[RECORDS FOR THIS TASK]
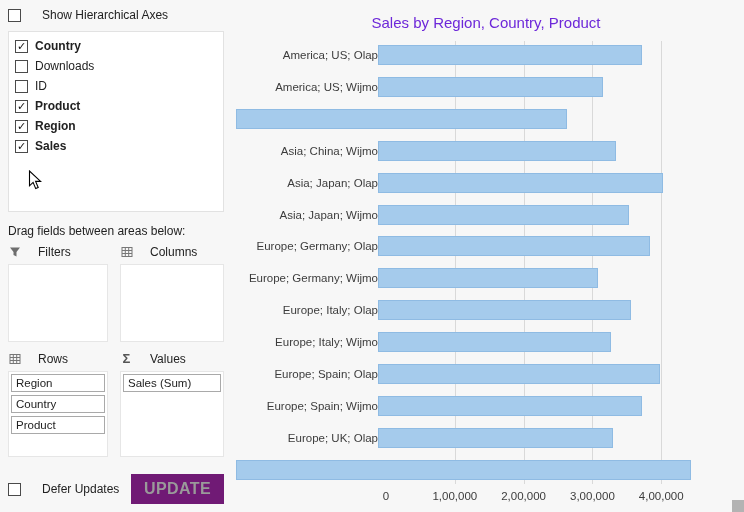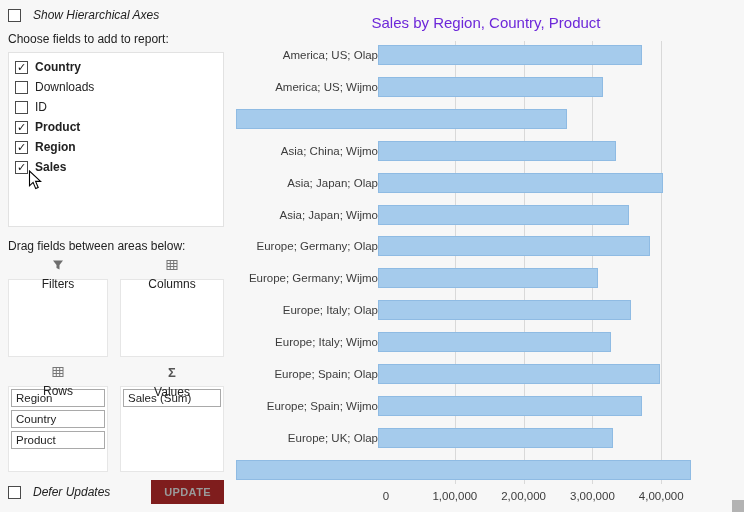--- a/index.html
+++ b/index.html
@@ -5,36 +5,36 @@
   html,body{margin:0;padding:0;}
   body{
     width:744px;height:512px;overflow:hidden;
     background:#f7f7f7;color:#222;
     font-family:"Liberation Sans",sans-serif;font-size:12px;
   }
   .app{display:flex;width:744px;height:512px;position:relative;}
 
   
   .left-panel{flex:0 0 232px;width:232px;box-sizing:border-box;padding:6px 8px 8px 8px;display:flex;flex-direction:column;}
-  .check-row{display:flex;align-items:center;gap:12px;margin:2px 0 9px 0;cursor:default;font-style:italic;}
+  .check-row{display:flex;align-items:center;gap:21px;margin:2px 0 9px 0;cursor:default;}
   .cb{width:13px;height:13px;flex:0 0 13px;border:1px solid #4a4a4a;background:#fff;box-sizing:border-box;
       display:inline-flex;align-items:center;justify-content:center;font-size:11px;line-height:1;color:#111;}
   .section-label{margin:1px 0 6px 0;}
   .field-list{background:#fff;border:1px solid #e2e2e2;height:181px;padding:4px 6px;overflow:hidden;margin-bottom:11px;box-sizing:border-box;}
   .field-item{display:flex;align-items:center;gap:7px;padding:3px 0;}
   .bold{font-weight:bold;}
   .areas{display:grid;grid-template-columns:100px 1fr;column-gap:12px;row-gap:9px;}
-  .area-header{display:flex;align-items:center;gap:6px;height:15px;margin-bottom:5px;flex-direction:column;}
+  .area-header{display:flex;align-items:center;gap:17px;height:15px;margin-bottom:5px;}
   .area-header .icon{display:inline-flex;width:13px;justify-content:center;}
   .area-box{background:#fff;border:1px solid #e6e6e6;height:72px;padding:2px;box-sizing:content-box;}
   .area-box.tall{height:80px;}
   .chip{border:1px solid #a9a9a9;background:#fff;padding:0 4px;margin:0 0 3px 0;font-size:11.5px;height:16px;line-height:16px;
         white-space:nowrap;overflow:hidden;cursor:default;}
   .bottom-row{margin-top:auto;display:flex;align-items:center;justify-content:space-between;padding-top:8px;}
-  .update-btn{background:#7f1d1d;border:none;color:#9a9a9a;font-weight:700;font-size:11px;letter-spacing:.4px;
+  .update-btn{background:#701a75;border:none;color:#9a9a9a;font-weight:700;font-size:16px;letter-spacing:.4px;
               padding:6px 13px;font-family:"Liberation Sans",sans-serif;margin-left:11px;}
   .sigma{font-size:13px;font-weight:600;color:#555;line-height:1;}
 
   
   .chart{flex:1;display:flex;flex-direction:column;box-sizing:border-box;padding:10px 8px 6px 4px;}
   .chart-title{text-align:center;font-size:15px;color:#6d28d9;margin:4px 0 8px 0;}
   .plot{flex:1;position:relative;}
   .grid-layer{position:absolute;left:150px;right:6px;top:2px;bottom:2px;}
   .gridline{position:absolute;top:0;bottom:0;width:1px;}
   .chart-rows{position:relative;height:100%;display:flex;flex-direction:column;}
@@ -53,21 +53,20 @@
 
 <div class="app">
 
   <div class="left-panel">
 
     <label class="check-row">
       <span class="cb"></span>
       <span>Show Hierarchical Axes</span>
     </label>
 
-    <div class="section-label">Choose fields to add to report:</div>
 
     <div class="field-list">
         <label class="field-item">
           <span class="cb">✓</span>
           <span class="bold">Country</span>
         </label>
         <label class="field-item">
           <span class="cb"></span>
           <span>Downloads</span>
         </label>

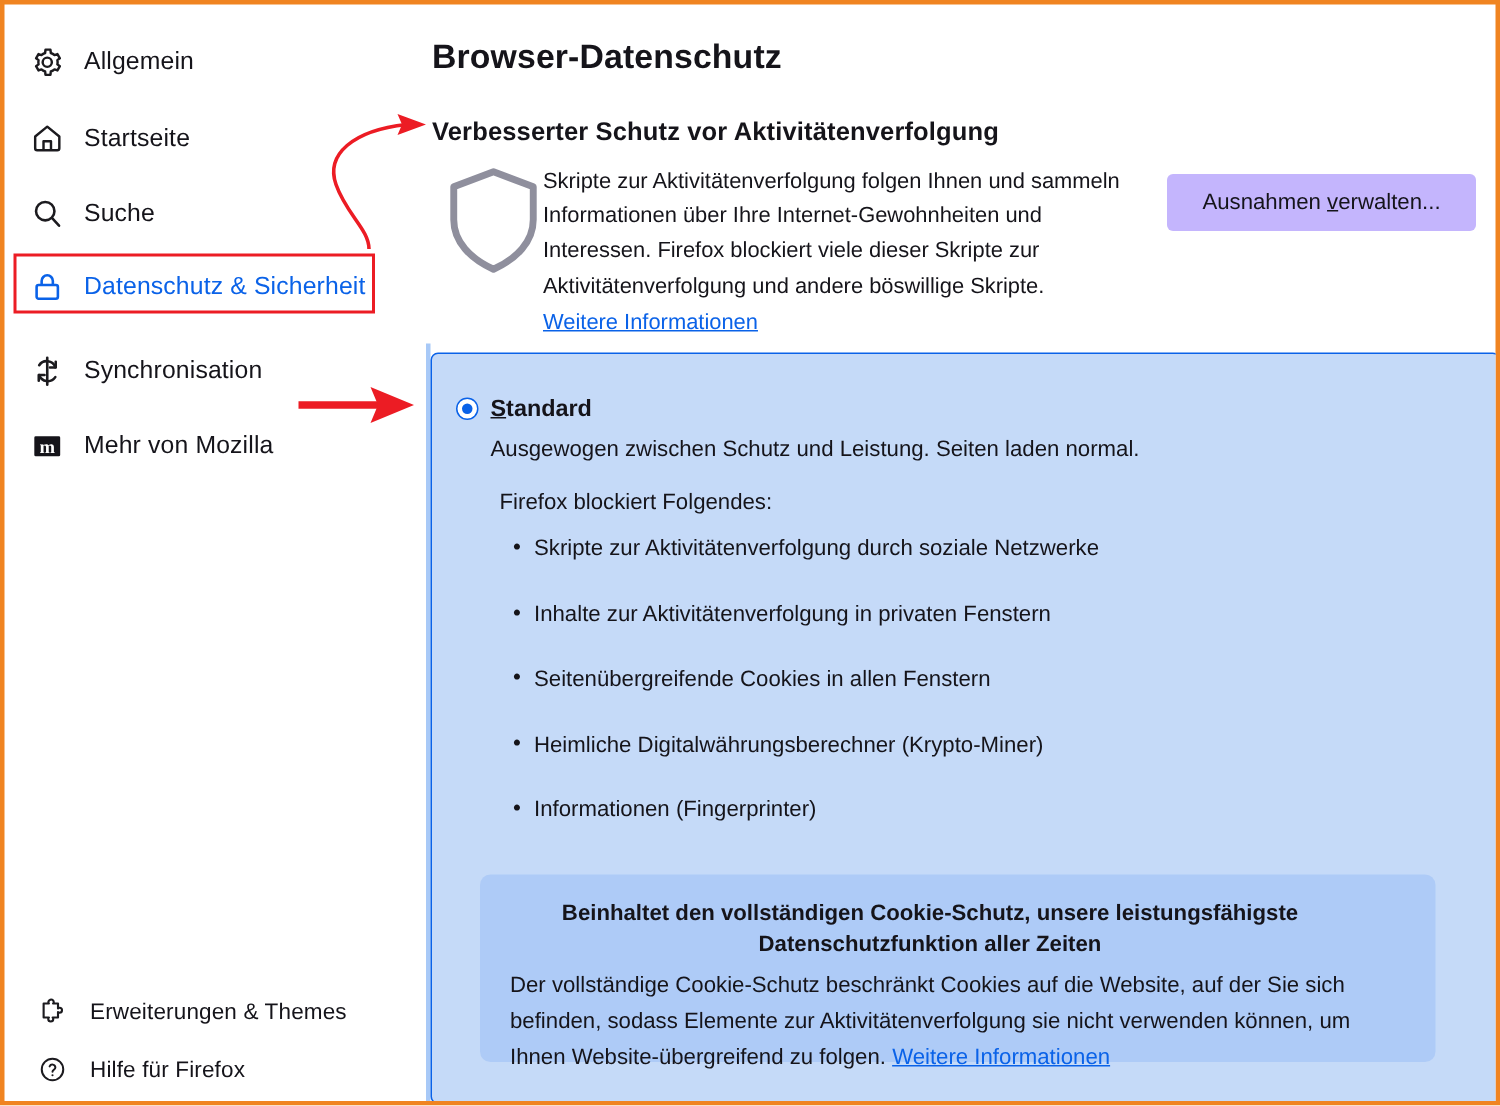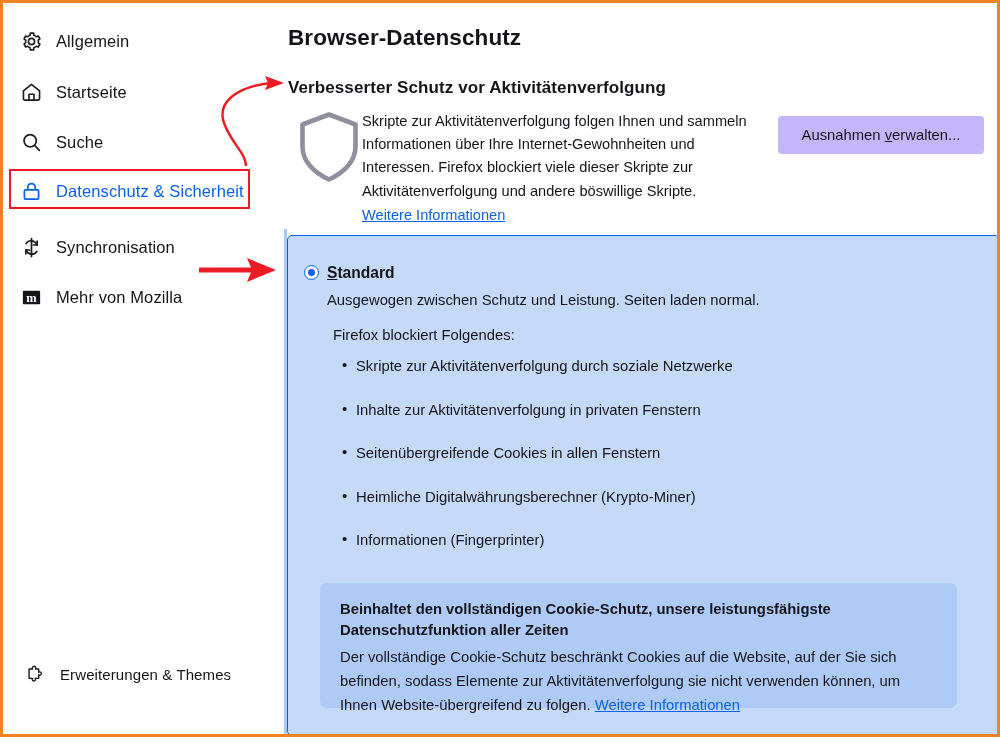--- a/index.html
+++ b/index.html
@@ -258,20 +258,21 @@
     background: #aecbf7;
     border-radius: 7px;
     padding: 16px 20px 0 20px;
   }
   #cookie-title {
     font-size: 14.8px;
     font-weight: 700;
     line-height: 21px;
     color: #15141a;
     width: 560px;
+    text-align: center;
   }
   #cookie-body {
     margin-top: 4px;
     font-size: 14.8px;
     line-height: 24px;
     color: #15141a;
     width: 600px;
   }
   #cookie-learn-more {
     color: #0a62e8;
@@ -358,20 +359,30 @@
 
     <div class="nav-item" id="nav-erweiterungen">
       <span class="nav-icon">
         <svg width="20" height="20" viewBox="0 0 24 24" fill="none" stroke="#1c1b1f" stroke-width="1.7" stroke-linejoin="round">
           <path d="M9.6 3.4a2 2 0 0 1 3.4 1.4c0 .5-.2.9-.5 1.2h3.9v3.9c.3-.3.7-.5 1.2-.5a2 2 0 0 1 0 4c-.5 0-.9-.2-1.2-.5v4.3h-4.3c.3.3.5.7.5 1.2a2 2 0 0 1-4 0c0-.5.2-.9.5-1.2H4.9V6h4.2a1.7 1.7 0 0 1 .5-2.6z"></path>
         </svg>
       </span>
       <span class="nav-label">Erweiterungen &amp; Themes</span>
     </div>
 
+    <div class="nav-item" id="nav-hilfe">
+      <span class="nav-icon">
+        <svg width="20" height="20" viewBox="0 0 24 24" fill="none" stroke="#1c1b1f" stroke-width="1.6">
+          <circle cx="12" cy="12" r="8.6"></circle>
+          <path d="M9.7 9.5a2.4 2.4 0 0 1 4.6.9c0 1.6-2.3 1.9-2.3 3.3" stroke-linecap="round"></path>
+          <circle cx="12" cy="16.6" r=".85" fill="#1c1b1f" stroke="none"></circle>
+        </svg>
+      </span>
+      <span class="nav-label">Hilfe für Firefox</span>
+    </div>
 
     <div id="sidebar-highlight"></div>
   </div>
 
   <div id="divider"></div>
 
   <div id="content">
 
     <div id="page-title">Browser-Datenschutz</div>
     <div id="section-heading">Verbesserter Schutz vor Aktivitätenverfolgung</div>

[TASK REQUIREMENTS]
Where a line in the records above contains "background", include it in the count, and give only that number.

[WRITTEN ANSWER]
8